Yargıtay Kararı

Ödeme emri tebliğ işleminin usulsüzlüğüne yönelik iddia, mahkemede her türlü delille ispat edilebileceğinden, öncelikle duruşma açılarak karar verilmesi gerekir.

Ödeme emri tebliğ işleminin usulsüzlüğüne yönelik iddia, mahkemede her türlü delille ispat edilebileceğinden, öncelikle duruşma açılarak karar verilmesi gerekir.

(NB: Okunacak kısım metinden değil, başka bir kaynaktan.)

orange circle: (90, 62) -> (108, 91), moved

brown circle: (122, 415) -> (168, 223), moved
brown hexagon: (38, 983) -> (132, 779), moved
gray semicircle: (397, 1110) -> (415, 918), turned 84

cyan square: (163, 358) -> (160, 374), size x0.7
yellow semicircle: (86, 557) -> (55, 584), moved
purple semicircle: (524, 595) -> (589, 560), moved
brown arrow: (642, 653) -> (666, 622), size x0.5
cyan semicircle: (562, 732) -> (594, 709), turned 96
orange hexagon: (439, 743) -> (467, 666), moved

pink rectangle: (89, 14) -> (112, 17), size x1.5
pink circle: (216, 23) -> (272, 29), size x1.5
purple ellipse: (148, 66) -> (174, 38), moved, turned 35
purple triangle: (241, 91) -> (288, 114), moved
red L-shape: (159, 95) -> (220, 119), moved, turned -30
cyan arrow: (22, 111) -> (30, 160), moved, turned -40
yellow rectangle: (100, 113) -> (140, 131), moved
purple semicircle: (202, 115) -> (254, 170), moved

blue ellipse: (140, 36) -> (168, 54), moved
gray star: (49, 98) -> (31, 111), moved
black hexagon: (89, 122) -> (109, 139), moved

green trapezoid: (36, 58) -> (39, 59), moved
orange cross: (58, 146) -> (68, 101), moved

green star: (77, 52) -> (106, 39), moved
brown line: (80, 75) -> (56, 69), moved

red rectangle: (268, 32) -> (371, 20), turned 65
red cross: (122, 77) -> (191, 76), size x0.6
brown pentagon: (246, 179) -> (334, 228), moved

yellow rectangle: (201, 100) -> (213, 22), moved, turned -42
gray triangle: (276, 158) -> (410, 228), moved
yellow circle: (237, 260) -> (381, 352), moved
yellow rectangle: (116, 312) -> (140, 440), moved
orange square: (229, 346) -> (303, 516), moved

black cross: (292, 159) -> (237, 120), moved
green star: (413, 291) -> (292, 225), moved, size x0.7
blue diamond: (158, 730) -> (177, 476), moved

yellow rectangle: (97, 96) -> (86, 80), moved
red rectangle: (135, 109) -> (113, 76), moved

12. Hukuk Dairesi         2015/8777 E.  ,  2015/19109 K.

“İçtihat Metni”

MAHKEMESİ :İcra Hukuk Mahkemesi

Yukarıda tarih ve numarası yazılı mahkeme kararının müddeti içinde temyizen tetkiki borçlu tarafından istenmesi üzerine bu işle ilgili dosya mahallinden daireye gönderilmiş olup, dava dosyası için Tetkik Hakimi … tarafından düzenlenen rapor dinlendikten ve dosya içerisindeki tüm belgeler okunup incelendikten sonra işin gereği görüşülüp düşünüldü:
Alacaklı tarafından borçlu aleyhine başlatılan kambiyo sentlerine mahsus haciz yolu ile takipte borçlunun diğer itirazlarının yanında ödeme emri tebligat usulsüzlüğünü ileri sürdüğü mahkemece dosya üzerinden yapılan inceleme usulsüz tebligat şikayetinin reddine,takibe ve borca itirazların ise süresinde yapılmadığından reddine karar verildiği görülmektedir.
Somut olayda borçlu adına çıkartılan ödeme emri tebligatı, günü 7201 sayılı Tebligat Kanunu’nun 21/1. maddesine göre tebliğ edilmek istenmiştir.
Her ne kadar İİK.nun 18/3. maddesi gereğince aksine hüküm bulunmayan hallerde, duruşma yapılmasına gerek olup olmadığı icra mahkemesinin takdirine bırakılmış ise de; anılan takdir yetkisi mutlak bir seçimlik hak olmayıp halin icabına göre işin duruşmalı olarak incelenmesi gerektiği durumlarda mahkeme takdir yetkisini duruşma yapmaktan yana kullanmalıdır.
Tebligat Kanunu ve Tebligat Yönetmeliği, tebliğ belgesindeki işlemin aksinin iddia edilmesi halinde bunun tahkik şeklini ve yöntemini göstermemiştir. Mahkemece, her somut olayın özelliği, cereyan şekli, gerçekleşen maddi olgular en ufak ayrıntılarına kadar göz önünde bulundurup iddia tahkik edilmelidir. Ödeme emri tebliğ işleminin usulsüzlüğüne yönelik iddia, mahkemede her türlü delille ispat edilebileceğinden, öncelikle duruşma açılarak şikayetçiye (borçluya) ve karşı tarafa (alacaklıya) anılan konudaki delillerini mahkemeye ibraz etmeleri için imkan tanınmadan dosya üzerinden karar verilmesi usule aykırıdır (HGK.nun 2003/12-600 E. – 2003/606 K.).
O halde, şikayetin niteliği gereği duruşma açılıp, taraf teşkili sağlandıktan sonra, HGK kararı uyarınca borçlunun ileri sürdüğü hususlar araştırılarak ve tarafların gösterecekleri deliller toplandıktan sonra oluşacak sonuca göre karar verilmesi gerekirken, evrak üzerinden eksik inceleme ile yazılı şekilde hüküm tesisi isabetsizdir.
SONUÇ : Mahkeme kararının yukarıda yazılı nedenlerle İİK’nun 366 ve HUMK’nun 428. maddeleri uyarınca (BOZULMASINA), bozma nedenine göre borçlunun sair temyiz itirazlarının incelenmesine yer olmadığına, peşin alınan harcın istek halinde iadesine, ilamın tebliğinden itibaren 10 gün içinde karar düzeltme yolu açık olmak üzere, 06.07.2015 gününde oybirliğiyle karar verildi.